The advice was given by Nwoya District Commercial Officer Kenneth Kitara, after receiving several complaints from produce buyers in the region that players from outside the region are frustrating their business.

The produce buyers, under their umbrella Gulu City Market Vendors Association (GCMVA), are accusing produce buyers from other regions of buying directly from the farmers thereby frustrating them in the business.

They say that the produce buyers in the region are now being thrown out of the business, putting their livelihood under threat.

Vicky Mutai, the General Secretary, Gulu City Vendors Association, said produce buyers from outside the region flood the villages and buy crops while they are still still in the farmlands.

“By the time we the produce buyers in the region get to the ground, you can hardly find anything to buy,’’ she said.

Mutai argues that produce buyers outside the region are supposed to get produce from them, and not directly from the farmers.

“Heavy trucks enter Gulu, Amuru, Nwoya and Omoro districts, and they are always loaded with items like groundnut, rice, cassava, soybean and beans right from the garden, something that is frustrating our business. If the trend is not checked, we who are still in the business might be forced out,’’ she said.

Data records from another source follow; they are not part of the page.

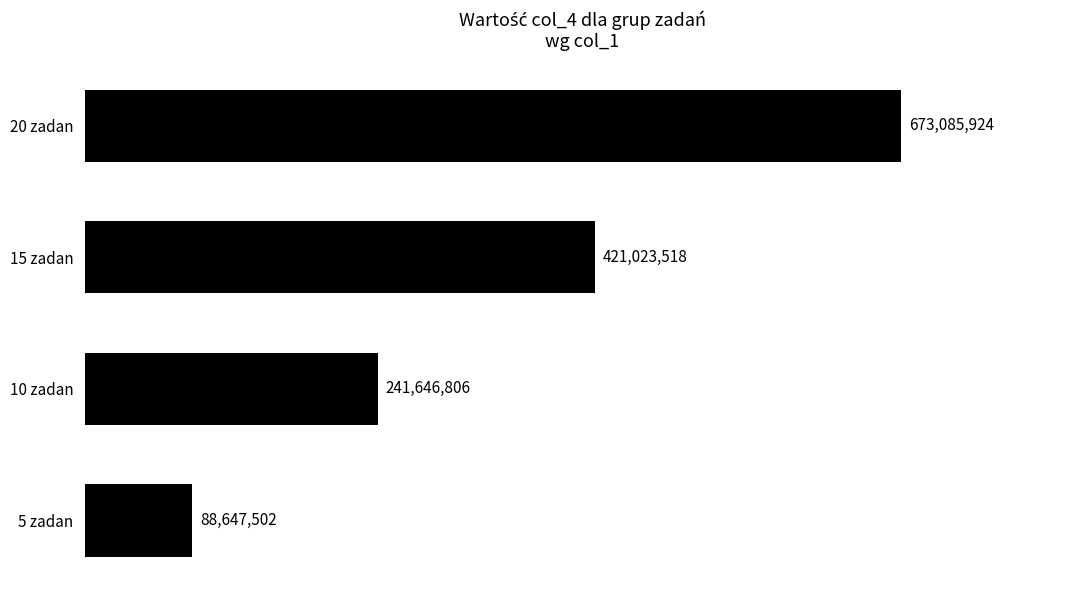

Does the chart contain any negative values?

No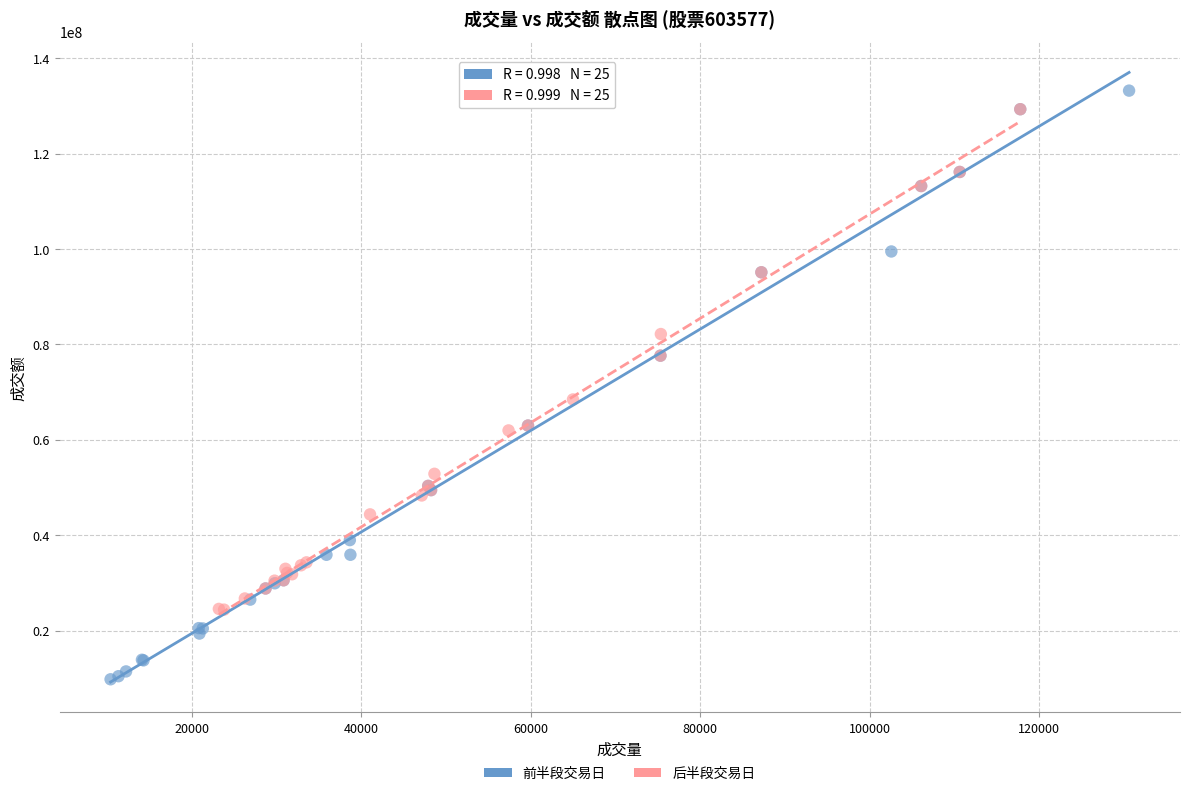

Which series reaches the minimum Y coordinate?

前半段交易日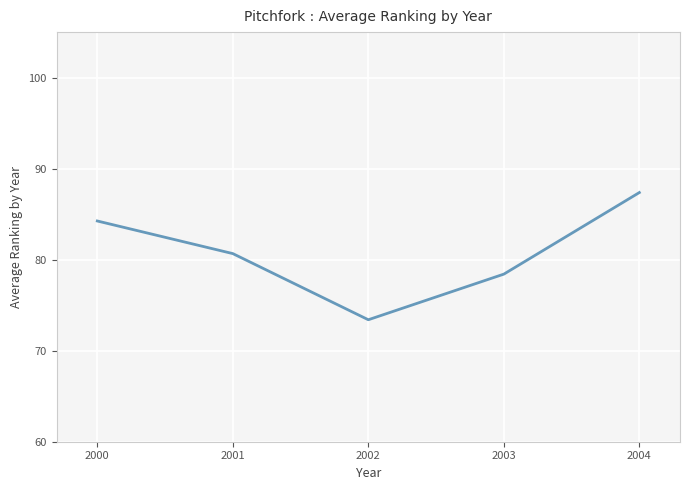

What is the sum of the values at 2003 and 2002?

151.8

In his response to the local produce buyers’ complaints, Kitara advised them to embrace cooperatives as one way to increase their influence compared to their counterparts from outside the district.

“Please have cooperatives in place so that you have a say in what is being produced in the region, rather than lamenting about how you are being kicked out of the business,” he advised.

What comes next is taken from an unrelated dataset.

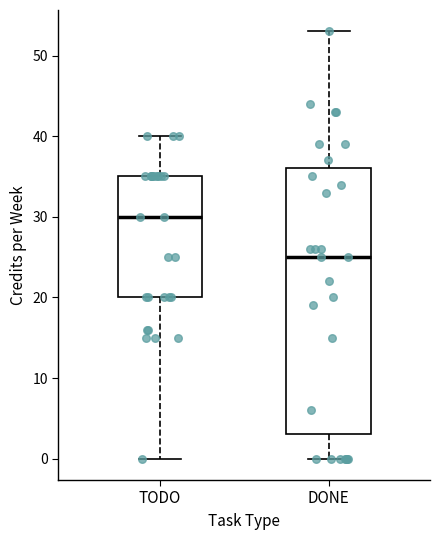

Where is the upper edge of the box for DONE on the y-axis? The values are not printed on the chart, so give them approximately, as read against the axis.

36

He also cited limited capital as a major challenge facing local produce buyers.

“As much as we blame outside produce buyers of depriving their colleagues in the region, the fact is that many of the produce buyers here have limited capital to enable them to keep in the business all the time.’’

Joseph Kalende Okumu, a farmer from Koch Goma Sub County, Nwoya district, explained that desperate domestic circumstances sometimes force farmers to sell to produce buyers from outside:

“At times we are in need of money urgently, and that is why we are tempted to sell to whoever is available at that time,’’ he said

Meanwhile, Mutai also alleges that on many occasions the produce buyers from outside the region cheat the farmers and tracing for their whereabouts is a challenge.

For instance, a produce buyer from outside Acholi sub-region, who in 2017 allegedly bought a truck of simsim from a farmer using counterfeit money, has never been apprehended.